One of the most celebrated of twentieth-century natural history painters, David
Reid-Henry had a profound knowledge of birds of prey, as well as a highly evolved
talent for creating detailed and engaging bird paintings. He was essentially self-taught,
except for occasional tutorials from his father, also a wildlife artist, on the
fine art of drawing birds. As a young boy in England, he had no binoculars, relying
instead on fieldcraft to approach birds closely and on memory and field sketches
as the basis for his paintings.
Following a tour of duty in the British military during World War II, he soon
gained a solid reputation as an illustrator of books on wildlife, specializing
in bird pictures. As his skills continued to develop, especially in the latter
years of his short life (he died at 58), “he made few field sketches,”

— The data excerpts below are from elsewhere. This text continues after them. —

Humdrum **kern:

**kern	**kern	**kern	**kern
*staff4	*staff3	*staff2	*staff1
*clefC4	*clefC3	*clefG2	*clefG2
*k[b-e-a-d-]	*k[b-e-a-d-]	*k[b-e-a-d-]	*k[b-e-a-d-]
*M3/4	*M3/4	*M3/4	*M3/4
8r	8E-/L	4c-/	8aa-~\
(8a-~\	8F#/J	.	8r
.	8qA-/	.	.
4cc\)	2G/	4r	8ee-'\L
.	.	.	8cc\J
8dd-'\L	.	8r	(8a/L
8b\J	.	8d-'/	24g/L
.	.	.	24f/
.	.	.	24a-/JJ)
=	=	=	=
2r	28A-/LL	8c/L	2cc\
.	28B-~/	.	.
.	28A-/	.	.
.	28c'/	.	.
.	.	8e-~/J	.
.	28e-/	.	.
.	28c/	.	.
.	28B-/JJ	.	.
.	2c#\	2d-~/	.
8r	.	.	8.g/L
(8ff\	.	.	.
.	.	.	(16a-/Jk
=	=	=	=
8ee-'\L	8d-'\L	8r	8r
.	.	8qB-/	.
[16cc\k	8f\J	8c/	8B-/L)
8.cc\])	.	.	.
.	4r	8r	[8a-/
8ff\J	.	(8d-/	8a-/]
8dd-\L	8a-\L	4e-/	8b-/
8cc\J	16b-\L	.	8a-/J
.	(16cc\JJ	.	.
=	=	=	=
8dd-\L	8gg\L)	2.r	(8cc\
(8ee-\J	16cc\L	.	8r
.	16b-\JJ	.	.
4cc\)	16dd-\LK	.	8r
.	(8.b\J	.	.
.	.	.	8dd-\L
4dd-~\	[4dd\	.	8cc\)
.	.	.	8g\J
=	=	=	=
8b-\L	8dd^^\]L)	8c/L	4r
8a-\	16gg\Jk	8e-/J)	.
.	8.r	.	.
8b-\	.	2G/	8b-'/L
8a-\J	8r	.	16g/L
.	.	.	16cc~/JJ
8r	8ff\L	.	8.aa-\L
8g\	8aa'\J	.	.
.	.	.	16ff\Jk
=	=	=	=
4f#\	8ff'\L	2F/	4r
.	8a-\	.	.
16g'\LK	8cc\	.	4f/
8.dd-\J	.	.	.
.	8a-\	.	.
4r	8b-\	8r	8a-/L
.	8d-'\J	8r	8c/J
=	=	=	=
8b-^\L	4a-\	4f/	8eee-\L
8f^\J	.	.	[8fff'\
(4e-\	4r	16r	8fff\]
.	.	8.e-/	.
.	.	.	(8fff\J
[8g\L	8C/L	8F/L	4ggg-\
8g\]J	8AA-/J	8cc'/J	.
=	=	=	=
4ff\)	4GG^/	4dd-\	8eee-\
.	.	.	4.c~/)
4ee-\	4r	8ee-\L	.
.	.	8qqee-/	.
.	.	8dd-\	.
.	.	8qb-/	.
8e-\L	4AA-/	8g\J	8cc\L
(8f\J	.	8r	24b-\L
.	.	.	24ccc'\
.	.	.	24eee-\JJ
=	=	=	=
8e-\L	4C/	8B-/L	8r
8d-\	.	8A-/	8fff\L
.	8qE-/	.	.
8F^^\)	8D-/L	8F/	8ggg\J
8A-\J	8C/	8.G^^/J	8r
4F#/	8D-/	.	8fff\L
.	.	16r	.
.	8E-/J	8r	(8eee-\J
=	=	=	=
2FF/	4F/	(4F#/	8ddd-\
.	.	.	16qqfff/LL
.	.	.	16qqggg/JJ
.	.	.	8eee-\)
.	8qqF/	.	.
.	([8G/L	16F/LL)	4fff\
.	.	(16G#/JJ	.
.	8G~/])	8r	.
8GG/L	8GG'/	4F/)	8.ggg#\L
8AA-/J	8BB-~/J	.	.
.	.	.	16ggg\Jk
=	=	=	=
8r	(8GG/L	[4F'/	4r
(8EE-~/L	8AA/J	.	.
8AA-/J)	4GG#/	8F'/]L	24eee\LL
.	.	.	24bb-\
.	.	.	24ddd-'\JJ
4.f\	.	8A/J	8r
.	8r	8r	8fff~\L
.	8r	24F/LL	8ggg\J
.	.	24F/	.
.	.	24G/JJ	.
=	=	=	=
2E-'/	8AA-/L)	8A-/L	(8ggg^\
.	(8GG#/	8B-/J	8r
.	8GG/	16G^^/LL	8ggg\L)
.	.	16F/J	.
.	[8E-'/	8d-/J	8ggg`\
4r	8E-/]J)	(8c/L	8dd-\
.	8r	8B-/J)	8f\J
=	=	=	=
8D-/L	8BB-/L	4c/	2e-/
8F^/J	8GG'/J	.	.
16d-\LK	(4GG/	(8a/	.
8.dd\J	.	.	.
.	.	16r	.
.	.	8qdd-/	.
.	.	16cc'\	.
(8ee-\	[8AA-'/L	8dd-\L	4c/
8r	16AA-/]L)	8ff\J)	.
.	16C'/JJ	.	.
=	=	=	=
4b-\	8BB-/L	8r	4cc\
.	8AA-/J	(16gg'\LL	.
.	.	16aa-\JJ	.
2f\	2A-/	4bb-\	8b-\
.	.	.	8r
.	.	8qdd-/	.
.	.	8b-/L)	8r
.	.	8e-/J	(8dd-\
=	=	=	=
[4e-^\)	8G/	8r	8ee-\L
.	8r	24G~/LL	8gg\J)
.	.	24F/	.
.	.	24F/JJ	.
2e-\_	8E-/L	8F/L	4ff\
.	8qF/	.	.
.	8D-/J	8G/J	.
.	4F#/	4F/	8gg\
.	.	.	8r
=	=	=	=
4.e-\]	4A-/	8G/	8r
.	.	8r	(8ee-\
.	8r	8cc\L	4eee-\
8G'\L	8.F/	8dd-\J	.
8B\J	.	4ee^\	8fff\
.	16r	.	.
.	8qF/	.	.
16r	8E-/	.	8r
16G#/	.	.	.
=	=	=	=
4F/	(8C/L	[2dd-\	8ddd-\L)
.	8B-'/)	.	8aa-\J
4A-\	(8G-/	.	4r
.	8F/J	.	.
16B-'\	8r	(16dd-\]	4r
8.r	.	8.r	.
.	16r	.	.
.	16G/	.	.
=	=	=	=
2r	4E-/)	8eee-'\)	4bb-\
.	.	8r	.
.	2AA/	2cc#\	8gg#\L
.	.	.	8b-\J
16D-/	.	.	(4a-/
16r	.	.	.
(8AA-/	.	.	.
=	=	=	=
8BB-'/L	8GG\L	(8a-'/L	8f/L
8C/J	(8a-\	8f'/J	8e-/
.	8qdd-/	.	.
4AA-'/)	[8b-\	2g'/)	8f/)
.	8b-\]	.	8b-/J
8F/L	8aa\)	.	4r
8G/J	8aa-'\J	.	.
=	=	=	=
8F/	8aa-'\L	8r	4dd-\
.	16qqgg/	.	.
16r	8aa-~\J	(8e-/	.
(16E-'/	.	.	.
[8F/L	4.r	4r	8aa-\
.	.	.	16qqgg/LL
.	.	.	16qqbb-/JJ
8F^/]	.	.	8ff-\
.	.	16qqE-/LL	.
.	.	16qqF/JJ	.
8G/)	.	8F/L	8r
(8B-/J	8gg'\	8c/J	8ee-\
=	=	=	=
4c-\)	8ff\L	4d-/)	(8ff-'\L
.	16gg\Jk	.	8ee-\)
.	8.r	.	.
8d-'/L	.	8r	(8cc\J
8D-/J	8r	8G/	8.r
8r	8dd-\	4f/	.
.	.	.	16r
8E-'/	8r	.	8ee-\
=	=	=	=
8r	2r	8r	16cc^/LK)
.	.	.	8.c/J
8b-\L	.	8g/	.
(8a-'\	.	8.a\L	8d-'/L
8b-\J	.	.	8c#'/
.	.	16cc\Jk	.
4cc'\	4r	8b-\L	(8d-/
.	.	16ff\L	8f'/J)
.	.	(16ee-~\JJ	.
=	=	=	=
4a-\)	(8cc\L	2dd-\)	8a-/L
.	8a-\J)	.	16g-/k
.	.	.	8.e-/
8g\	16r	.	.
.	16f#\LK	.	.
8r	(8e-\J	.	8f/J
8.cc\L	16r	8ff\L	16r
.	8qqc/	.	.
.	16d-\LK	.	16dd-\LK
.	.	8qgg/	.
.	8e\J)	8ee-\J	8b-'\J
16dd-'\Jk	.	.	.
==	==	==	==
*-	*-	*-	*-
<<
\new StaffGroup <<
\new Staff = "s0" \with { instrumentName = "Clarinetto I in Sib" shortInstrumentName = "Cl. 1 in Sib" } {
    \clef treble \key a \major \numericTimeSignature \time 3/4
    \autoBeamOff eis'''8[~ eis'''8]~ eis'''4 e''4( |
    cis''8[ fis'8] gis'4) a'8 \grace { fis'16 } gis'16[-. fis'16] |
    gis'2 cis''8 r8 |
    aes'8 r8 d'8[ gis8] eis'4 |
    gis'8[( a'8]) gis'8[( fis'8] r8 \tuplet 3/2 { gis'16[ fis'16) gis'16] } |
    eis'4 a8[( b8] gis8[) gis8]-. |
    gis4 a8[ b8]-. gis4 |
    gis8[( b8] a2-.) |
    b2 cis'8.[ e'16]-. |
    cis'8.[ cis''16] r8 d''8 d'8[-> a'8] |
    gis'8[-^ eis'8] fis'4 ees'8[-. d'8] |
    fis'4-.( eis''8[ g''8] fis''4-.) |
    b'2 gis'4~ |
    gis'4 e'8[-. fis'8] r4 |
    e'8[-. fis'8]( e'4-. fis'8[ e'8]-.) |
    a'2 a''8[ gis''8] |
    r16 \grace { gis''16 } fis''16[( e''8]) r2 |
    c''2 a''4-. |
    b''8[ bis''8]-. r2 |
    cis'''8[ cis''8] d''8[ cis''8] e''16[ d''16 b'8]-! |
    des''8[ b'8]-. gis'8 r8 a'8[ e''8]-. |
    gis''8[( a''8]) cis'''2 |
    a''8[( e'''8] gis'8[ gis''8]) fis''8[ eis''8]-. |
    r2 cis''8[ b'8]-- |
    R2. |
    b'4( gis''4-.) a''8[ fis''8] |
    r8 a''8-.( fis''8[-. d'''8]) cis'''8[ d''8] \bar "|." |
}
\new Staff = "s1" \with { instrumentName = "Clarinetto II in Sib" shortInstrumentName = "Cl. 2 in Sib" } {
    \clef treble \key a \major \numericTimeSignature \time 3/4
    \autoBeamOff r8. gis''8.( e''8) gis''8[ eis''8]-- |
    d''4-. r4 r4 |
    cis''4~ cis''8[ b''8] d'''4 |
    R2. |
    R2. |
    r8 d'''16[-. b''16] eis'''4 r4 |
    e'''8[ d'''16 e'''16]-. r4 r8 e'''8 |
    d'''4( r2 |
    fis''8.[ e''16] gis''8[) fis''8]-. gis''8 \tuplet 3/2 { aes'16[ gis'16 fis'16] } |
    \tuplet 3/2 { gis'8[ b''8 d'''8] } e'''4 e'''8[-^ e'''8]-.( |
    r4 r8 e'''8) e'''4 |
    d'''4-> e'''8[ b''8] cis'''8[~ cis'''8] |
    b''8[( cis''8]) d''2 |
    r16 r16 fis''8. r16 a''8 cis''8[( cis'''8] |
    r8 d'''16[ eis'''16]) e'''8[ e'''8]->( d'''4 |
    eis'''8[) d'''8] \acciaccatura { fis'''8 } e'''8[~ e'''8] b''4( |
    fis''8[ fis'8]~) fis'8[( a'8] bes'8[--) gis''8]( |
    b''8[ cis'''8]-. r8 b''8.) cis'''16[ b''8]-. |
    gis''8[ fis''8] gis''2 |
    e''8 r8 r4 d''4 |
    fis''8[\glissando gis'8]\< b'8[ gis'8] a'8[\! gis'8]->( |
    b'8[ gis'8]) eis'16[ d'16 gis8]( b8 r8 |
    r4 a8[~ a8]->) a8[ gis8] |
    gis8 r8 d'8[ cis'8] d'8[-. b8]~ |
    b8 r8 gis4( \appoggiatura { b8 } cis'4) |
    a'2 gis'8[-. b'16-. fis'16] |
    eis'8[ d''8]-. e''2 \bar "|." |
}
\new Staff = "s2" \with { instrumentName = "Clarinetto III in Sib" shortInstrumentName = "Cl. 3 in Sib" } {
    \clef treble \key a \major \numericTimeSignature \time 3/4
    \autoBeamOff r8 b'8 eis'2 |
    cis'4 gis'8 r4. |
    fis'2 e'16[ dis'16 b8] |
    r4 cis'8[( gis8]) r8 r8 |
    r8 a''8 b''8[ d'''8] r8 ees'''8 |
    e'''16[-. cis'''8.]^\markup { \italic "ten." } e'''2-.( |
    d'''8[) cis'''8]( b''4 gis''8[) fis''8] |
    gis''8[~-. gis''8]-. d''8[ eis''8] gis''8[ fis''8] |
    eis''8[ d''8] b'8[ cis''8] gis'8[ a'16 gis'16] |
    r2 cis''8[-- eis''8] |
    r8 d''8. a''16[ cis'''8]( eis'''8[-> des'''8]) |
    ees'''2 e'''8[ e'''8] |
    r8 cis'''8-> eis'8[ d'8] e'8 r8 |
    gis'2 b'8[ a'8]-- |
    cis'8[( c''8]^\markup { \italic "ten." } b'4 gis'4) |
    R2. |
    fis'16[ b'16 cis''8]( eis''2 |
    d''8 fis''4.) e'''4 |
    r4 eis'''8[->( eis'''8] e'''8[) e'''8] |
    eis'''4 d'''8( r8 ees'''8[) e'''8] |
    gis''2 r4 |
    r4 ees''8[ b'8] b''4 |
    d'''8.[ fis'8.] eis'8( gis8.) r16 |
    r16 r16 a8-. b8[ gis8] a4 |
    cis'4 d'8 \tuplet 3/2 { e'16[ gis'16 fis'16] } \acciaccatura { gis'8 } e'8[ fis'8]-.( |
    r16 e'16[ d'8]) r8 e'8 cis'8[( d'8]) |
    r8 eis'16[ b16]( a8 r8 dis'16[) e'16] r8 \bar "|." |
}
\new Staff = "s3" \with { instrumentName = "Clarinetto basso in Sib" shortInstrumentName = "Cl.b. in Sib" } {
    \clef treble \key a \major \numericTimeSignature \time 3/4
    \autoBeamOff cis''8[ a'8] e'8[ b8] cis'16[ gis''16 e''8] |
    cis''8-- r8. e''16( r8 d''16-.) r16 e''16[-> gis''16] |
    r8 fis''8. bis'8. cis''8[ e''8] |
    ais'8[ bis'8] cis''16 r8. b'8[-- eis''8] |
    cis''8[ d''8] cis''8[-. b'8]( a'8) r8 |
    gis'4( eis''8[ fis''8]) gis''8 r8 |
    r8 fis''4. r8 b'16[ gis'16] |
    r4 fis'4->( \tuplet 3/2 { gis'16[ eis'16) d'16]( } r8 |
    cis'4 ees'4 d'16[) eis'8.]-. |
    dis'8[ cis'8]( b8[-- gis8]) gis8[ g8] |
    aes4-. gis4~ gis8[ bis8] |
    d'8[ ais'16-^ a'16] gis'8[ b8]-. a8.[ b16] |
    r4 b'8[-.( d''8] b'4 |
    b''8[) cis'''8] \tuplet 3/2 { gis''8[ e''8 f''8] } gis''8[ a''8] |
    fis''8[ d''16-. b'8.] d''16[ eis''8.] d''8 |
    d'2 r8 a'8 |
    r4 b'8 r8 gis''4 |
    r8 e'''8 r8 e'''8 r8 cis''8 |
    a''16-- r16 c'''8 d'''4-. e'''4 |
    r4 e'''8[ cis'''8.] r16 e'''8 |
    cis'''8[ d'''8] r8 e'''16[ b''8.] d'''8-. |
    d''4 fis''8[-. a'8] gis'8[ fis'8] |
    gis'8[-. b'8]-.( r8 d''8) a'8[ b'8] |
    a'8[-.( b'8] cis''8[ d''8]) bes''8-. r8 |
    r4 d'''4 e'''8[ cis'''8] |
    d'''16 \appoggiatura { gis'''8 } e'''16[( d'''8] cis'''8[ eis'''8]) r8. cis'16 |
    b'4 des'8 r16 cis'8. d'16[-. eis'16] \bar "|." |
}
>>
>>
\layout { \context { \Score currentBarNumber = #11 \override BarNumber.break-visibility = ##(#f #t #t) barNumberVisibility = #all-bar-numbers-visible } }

according to Nicholas Hammond. “Instead, he relied on his power to concentrate
on the subject—he would spend hours watching through binoculars, taking
his feel of his surroundings as well as the details. He had a photographic memory,
which enabled him to return to base, recall what he had seen and commit it to
paper in a series of sketches . . . . Detail was most important to Reid-Henry
and for this reason he preferred working in opaque colours, oils, gouache or tempera,
rather than watercolour.”
Reid-Henry’s style was fresh, and his facility at the meticulous rendering
of both animals and their surroundings is evident in the gouache-and-watercolor
painting offered here. A sea eagle clutching his dead Mallard prey triumphantly
perches on a rocky outcropping overlooking a dramatic seascape. An intriguing
scene of avian interaction emerges from a geologically precise setting: a crow
sitting on a ledge scolds the eagle, as seagulls encircle rugged coastal rocks
below. The detail is breathtaking, but it is Reid-Henry’s talent at painting
“birds that really lived” that makes his art, according to Hammond,
“most unusual among the work of wildlife artists.”
A superb, well-developed dry brush portrait of a beautiful sea eagle by one of
the masters of wildlife painting.
Ref.: Nicholas Hammond, Twentieth-Century Wildlife Artists (Woodstock,
New York: The Overlook Press, 1986), pp. 101–102.